As the second session really got underway, the riders got the speed dialled and things started to get wild. Local boy and Hoodcrew member Hudson Knoll started to step up. Following on from his huge flatspin 5 onto the wall in the first session, Knoll went so big on the wall that he ended up sitting on the coping at the top. True to form, Candide Thovex went huge on the wall to reach the coping even though he is currently carrying a slight knee injury. Reed Lewis showed no fear, hitting the wall like a man possessed all afternoon but it was the man himself though, Sammy Carlson, who consistently went the biggest on the wall using the left hand transfer onto the wall, Sammy slid the coping at least 20ft every time.
After it was all said and done, votes were cast and all the riders enjoyed a much deserved drink.
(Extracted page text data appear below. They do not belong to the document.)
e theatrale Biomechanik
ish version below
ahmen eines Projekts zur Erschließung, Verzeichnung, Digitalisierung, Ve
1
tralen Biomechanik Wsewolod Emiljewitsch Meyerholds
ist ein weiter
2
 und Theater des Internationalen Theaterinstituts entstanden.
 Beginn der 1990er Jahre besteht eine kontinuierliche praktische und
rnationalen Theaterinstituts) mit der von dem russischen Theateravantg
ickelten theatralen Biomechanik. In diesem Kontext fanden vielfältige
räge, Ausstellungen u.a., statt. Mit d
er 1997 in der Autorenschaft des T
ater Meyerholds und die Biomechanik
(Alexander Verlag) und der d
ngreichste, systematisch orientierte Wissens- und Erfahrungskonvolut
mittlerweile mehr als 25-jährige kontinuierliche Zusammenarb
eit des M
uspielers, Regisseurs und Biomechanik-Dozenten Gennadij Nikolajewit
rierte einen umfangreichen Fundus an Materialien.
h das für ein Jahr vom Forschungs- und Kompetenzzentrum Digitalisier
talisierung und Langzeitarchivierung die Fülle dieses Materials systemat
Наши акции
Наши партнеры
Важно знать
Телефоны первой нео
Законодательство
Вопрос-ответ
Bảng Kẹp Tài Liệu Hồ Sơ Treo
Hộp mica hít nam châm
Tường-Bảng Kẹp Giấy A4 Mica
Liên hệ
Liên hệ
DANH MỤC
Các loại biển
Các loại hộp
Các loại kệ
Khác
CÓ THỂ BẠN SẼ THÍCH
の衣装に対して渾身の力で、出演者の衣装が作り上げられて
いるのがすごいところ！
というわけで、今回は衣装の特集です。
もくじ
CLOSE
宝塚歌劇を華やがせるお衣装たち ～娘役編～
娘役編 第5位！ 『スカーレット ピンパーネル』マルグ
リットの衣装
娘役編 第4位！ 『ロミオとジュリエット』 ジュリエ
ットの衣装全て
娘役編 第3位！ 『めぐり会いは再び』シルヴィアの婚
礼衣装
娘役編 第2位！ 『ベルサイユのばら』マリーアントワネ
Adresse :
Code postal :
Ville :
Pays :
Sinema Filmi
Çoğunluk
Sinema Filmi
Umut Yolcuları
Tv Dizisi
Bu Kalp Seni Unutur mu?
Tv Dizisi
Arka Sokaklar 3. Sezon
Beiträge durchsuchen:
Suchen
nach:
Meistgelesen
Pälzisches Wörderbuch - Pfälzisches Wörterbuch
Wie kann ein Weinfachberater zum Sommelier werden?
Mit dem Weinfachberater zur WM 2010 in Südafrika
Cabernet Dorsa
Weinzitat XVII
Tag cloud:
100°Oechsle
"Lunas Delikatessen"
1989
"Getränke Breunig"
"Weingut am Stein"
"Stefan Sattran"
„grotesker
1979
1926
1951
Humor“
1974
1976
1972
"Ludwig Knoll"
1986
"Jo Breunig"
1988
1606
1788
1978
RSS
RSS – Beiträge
The prize money for this year’s event was simple, $2500 for each of the 5 awards. The first award the “Kamikaze Pilot” was given to Reed Lewis for his relentless assault on the course all day. The second award for “Best Trick on the Wall Ride” was taken home by Hudson Knoll for his massive flatspin 5 and aforementioned lofty perch at the top of the wall.
True to form Casabon, following up from winning most stylish rider at last year’s event, won the “Wise Guy” award for best creativity and the “Most Stylish” award. Casabon took a number of unique lines on the day, utilising the side of the quarter pipe transfers to take a totally different hit onto the wall.
It was Sammy Carlson though who took the final award for “Overall Champ”, he killed it all day and thoroughly deserved it. When the dust settles after the second SCI, an event that he masterminded and made a reality, Sammy can surely look back on this season and be sure in the knowledge that whatever happened, it will be remembered for finishing in style.